### WORK REQUIRED:
Some lines hold the string "temporary". Copy all of them from the material that follows.

### RECORDS FOR THE TASK:

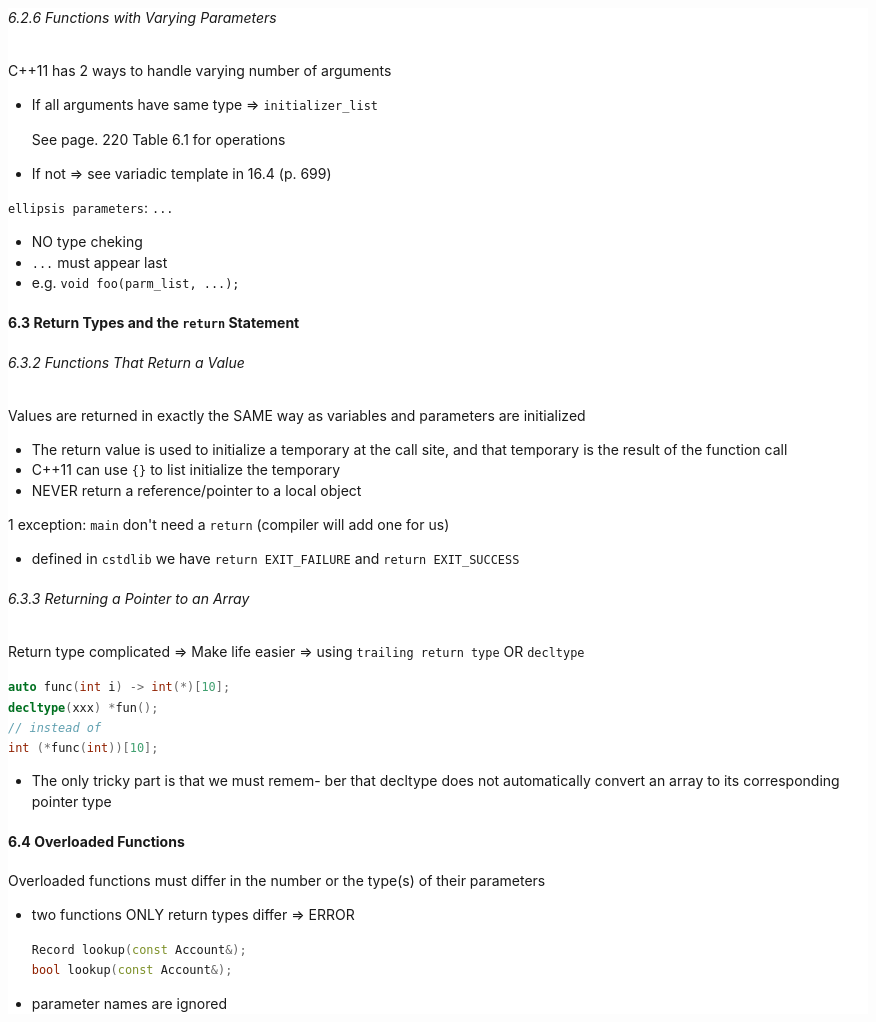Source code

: ###### 6.2.6 Functions with Varying Parameters

C++11 has 2 ways to handle varying number of arguments

- If all arguments have same type => `initializer_list`

  See page. 220 Table 6.1 for operations

- If not => see variadic template in 16.4 (p. 699)

`ellipsis parameters`: `...` 

- NO type cheking
- `...` must appear last
- e.g. `void foo(parm_list, ...);`



#### 6.3 Return Types and the `return` Statement

###### 6.3.2 Functions That Return a Value

Values are returned in exactly the SAME way as variables and parameters are initialized

- The return value is used to initialize a temporary at the call site, and that temporary is the result of the function call
- C++11 can use `{}` to list initialize the temporary
- NEVER return a reference/pointer to a local object

1 exception: `main` don't need a `return` (compiler will add one for us)

- defined in `cstdlib` we have `return EXIT_FAILURE` and `return EXIT_SUCCESS`

###### 6.3.3 Returning a Pointer to an Array

Return type complicated => Make life easier => using `trailing return type` OR `decltype`

```c++
auto func(int i) -> int(*)[10];
decltype(xxx) *fun();
// instead of 
int (*func(int))[10];
```

- The only tricky part is that we must remem- ber that decltype does not automatically convert an array to its corresponding pointer type



#### 6.4 Overloaded Functions

Overloaded functions must differ in the number or the type(s) of their parameters

- two functions ONLY return types differ => ERROR

  ```c++
  Record lookup(const Account&);
  bool lookup(const Account&);
  ```

- parameter names are ignored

### RESPONSE BELOW:
- The return value is used to initialize a temporary at the call site, and that temporary is the result of the function call
- C++11 can use `{}` to list initialize the temporary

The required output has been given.